Structured Data Use Case: Videogame Sales

In this module, we'll use Amazon SageMaker's built-in version of XGBoost to make predictions based on structured data related to the videogame industry. Assuming you have cloned this repository into your notebook environment (which you should do if you haven't), open the notebooks directory of the repository and click on the videogame-sales.ipynb notebook to open it. Make sure you are using the Python 3 (Data Science) kernel if you're using SageMaker Studio.

When you're finished, return here to move on to the next module.

Computer Vision Use Case: Image Classification

This module uses Amazon SageMaker's built-in Image Classification algorithm. Assuming you have cloned this repository into your notebook environment (which you should do if you haven't), open the notebooks directory of the repository and click on the Image-classification-transfer-learning.ipynb notebook to open it. Make sure you are using the Python 3 (Data Science) kernel if you're using SageMaker Studio.

When you're finished, return here to move on to the next module.

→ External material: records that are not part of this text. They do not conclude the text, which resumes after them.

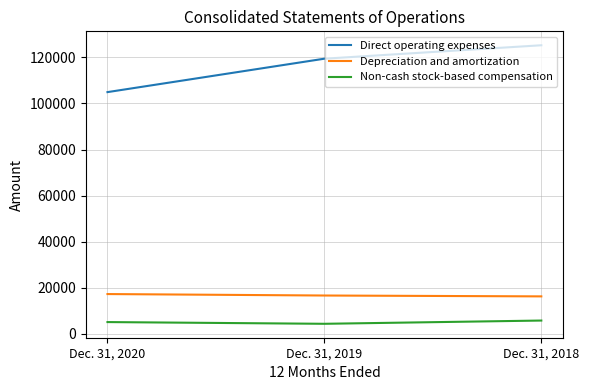

At which category is the sum across all series the highest?

Dec. 31, 2018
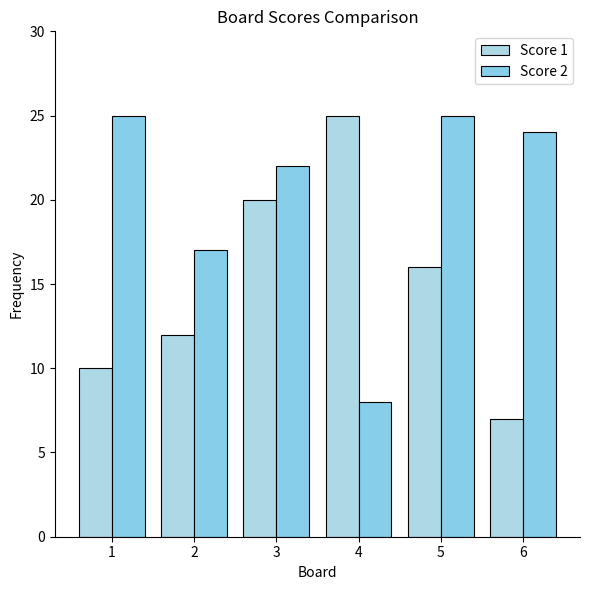

What is the value of the Score 1 bar at the 2nd from the left?

12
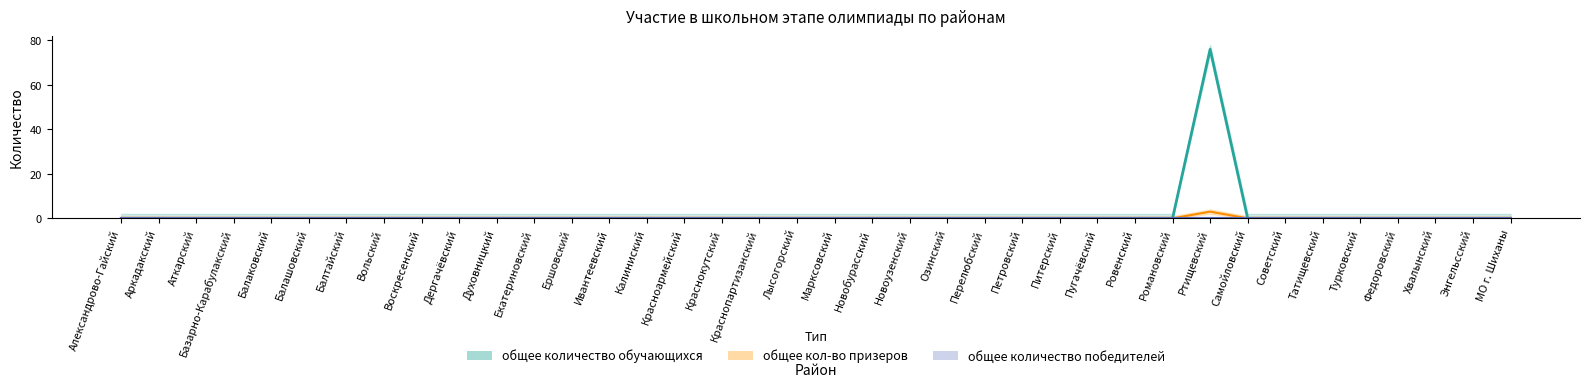

What is the label of the 37th point from the left?

Энгельсский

Natural Language Processing Use Case: Sentiment Analysis

In contrast to the previous modules, which used some of Amazon SageMaker's built-in algorithms, in this module we'll use a deep learning framework within Amazon SageMaker with our own script defining a custom model. Assuming you have cloned this repository into your notebook environment (which you should do if you haven't), open the notebooks directory of the repository and click on the sentiment-analysis.ipynb notebook to open it. Make sure you are using the Python 3 (Data Science) kernel if you're using SageMaker Studio.

When you're finished, return here and go on to the Extra Credit module or Cleanup Guide.

Extra Credit: Automated Workflow for Boston Housing Price Predictions

For extra credit, this module dives deeper into how to create a complete, automated workflow in Amazon SageMaker for your custom models. In particular, we'll preprocess data with SageMaker Processing, prototype training and inference code with Local Mode, use Automatic Model Tuning, deploy the tuned model to a real time endpoint, and examine how SageMaker Pipelines can automate setting up this workflow for a production environment. Assuming you have cloned this repository into your notebook environment (which you should do if you haven't), open the notebooks directory of the repository and click on the tf-2-workflow-smpipelines.ipynb notebook to open it. NOTE: if you are using SageMaker Studio, skip the Local Mode sections of the example.

Cleanup

If you are using your own AWS account rather than one provided at an AWS-run event: To avoid charges for endpoints and other resources you might not need after the workshop, please refer to the Cleanup Guide.